Thursday, August 13, 2020

Not Just Logistics Businesses Under Threat from Cyber Crime as INTERPOL Reports

Huge Surge in Every Type of Online Offence During Lockdown
Shipping News Feature

WORLDWIDE – This month INTERPOL has released a report with regard to patterns of cyber-crime, the online cancer of the age of internet technology, and its evolution during the current pandemic. And the details should make every business, big or small, whether in logistics or otherwise, sit up and take notice.

The report, which can be downloaded here, reveals the upsurge in incidents at a time half of the world or more was in lockdown. One INTERPOL partner alone reported 907,000 spam messages, 737 incidents related to malware and 48,000 malicious URLs in the four-month period from January to April 2020.

Remote working has apparently exacerbated the problem, criminals taking advantage of increased security vulnerabilities as staff work from home on insufficiently secure equipment. This latest report quantifies results from around the globe using data gathered during April and May. Private partners and INTERPOL operators were joined by the Singapore based INTERPOL Cybercrime Threat Response Unit (CTR) and Cyber Fusion Centre (CFC).

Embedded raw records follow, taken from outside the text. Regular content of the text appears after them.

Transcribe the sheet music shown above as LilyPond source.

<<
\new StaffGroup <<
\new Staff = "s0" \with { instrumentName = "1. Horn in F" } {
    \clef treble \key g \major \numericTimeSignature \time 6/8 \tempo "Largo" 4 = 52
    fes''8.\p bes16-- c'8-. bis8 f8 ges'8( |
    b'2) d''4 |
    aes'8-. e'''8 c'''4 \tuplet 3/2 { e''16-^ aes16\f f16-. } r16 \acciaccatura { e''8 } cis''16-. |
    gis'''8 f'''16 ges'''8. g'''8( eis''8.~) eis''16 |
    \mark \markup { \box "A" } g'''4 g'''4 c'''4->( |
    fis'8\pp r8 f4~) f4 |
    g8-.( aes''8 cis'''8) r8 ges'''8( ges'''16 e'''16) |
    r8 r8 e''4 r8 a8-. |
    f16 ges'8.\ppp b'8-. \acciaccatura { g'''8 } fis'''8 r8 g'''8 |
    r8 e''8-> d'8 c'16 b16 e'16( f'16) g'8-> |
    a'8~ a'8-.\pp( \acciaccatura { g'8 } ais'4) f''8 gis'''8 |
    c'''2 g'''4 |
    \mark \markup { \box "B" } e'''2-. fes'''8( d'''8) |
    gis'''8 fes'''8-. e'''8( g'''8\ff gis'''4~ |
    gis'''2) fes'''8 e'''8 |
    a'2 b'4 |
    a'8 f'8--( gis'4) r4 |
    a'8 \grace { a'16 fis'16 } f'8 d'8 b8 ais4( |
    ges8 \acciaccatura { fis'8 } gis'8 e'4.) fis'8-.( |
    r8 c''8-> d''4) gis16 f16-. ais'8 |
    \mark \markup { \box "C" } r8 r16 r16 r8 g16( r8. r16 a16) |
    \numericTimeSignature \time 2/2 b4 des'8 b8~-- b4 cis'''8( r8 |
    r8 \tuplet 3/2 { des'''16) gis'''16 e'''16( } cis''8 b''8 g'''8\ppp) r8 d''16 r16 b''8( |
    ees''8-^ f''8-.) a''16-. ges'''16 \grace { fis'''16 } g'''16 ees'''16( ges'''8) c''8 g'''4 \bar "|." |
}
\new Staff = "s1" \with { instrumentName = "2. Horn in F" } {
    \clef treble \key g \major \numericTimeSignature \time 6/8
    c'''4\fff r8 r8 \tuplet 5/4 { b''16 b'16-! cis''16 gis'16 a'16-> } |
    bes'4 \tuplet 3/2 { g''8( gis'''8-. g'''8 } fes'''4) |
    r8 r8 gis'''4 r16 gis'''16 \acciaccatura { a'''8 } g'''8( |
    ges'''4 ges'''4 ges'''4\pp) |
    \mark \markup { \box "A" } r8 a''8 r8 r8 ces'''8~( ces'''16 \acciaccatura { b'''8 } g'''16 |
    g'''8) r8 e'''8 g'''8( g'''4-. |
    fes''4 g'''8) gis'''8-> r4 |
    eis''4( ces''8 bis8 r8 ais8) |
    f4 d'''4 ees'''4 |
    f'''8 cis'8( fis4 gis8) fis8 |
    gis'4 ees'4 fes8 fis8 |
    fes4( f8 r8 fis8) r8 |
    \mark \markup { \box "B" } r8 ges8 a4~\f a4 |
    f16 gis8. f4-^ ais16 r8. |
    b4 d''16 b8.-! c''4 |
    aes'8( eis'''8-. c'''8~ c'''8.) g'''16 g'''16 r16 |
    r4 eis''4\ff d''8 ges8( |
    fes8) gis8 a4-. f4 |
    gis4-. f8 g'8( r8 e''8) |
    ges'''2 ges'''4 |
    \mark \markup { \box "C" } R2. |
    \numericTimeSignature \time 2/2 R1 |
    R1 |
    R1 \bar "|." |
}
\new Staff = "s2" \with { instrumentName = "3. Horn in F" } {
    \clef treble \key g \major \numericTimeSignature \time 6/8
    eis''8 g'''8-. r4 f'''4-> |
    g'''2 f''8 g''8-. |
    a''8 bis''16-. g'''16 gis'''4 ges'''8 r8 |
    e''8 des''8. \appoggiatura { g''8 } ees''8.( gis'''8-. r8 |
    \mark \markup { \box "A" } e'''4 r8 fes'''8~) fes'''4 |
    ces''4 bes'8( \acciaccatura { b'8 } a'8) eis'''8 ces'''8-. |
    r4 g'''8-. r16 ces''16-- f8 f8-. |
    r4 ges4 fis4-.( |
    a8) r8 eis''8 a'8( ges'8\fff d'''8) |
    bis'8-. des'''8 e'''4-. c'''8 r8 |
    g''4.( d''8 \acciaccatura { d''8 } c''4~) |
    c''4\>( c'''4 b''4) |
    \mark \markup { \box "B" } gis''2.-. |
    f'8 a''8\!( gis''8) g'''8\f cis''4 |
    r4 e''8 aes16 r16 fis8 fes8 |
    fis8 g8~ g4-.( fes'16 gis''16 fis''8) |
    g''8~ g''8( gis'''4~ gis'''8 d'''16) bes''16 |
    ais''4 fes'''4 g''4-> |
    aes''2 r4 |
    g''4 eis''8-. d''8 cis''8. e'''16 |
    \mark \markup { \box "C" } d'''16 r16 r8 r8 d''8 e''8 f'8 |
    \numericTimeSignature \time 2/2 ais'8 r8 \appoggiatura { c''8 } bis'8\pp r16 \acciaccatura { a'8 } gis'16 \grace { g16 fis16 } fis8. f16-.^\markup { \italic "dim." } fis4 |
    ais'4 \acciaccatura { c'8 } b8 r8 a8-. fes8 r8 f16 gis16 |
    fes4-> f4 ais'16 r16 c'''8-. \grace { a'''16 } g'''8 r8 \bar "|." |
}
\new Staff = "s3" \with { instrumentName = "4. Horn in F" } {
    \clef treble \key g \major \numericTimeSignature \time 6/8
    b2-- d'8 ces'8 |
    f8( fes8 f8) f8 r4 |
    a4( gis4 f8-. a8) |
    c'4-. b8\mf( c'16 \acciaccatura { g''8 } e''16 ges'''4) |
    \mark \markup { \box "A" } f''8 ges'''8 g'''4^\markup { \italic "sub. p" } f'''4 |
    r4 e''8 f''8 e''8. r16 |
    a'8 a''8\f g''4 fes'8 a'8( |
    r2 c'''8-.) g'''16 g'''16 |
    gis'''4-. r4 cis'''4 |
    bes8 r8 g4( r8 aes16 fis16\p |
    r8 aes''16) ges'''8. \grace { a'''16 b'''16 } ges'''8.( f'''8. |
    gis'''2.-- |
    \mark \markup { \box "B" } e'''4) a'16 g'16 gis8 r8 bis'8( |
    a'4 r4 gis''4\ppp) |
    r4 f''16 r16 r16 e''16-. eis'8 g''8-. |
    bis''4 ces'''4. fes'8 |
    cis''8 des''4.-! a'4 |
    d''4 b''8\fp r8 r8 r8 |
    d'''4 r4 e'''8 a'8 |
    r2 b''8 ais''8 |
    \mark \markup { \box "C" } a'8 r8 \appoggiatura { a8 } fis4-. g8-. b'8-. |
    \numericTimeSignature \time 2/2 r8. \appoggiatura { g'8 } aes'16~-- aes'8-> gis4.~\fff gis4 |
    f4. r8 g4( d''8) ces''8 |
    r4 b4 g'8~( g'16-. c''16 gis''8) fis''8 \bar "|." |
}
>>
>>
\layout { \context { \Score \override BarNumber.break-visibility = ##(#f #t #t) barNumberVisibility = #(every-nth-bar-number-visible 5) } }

The key points of the report are as follows:

  • Online Scams and Phishing Already a scourge of many, Covid-19 has seen threat actors pick up the pace and revise the usually seen schemes to match the effects of the pandemic. These mean often impersonating Government and health authorities, cyber criminals entice victims into providing their personal data and downloading malicious content. Most respondents had observed a significant use of Covid-19 themes for this type of activity. Logistics provides rich pickings for this type of scam with fraudsters offering to ship quantities of PPE etc.
  • Disruptive Malware (Ransomware and DDoS) Cyber criminals are increasingly using disruptive malware against critical infrastructure and healthcare institutions due to the potential for high impact and financial benefit. This type of attack has the potential to potentially cripple businesses, and the degree of sophistication shows an intelligence possessed by the attackers evidenced by their ability to gauge just how much ransom they can glean from a target. Unfortunately payment does not necessarily make the problem disappear.
  • Data Harvesting Malware
  • The deployment of data harvesting malware such as remote access Trojans, info stealers, spyware and banking Trojans by cyber criminals is also on the rise. Using Covid-19 related information as a lure, threat actors infiltrate systems and attempt to compromise networks, steal data, divert money and build botnets.
  • Malicious Domains Taking advantage of the increased demand for medical supplies and information on Covid-19, there has been a significant increase in cyber criminals registering domain names containing keywords such as ‘Coronavirus’ or ‘Covid’. These fraudulent websites underpin a wide variety of malicious activities including C2 servers, malware deployment and phishing. Domain providers routinely advise INTERPOL of suspicious domain registrations and these increased during lockdown to the tune of 6 to 7 times the normal level.

Misinformation is another concern for the authorities, the ability to verify the veracity of news items and comment has be eroded by the speedy transfer of fake news between gullible members of the public or those with an agenda. The damage caused by this type of information is incalculable, not helped when senior political figures issue nonsense statements which people accept as fact (witness the witless remarks from the US and Brazilian leaders).

This type of ‘information’ has the potential to cost thousands of lives, as the search for a vaccine continues so already compromised ‘medical’ figures warn of the dangers of protecting oneself against the virus basing the views on opinion, never evidence.

The INTERPOL report details how criminals are developing and boosting attacks ‘at an alarming pace’ and reveals facts such as ‘Cybercrime-as-a-Service’ is being offered on Darknets to potential purchasers giving them an easy route into blackmail and disruption, and it foresees the problems increasing even post Covid.

What is clear is that all businesses, and indeed individuals must be particularly vigilant at this time against a series of threats which are in fact their own type of technological virus.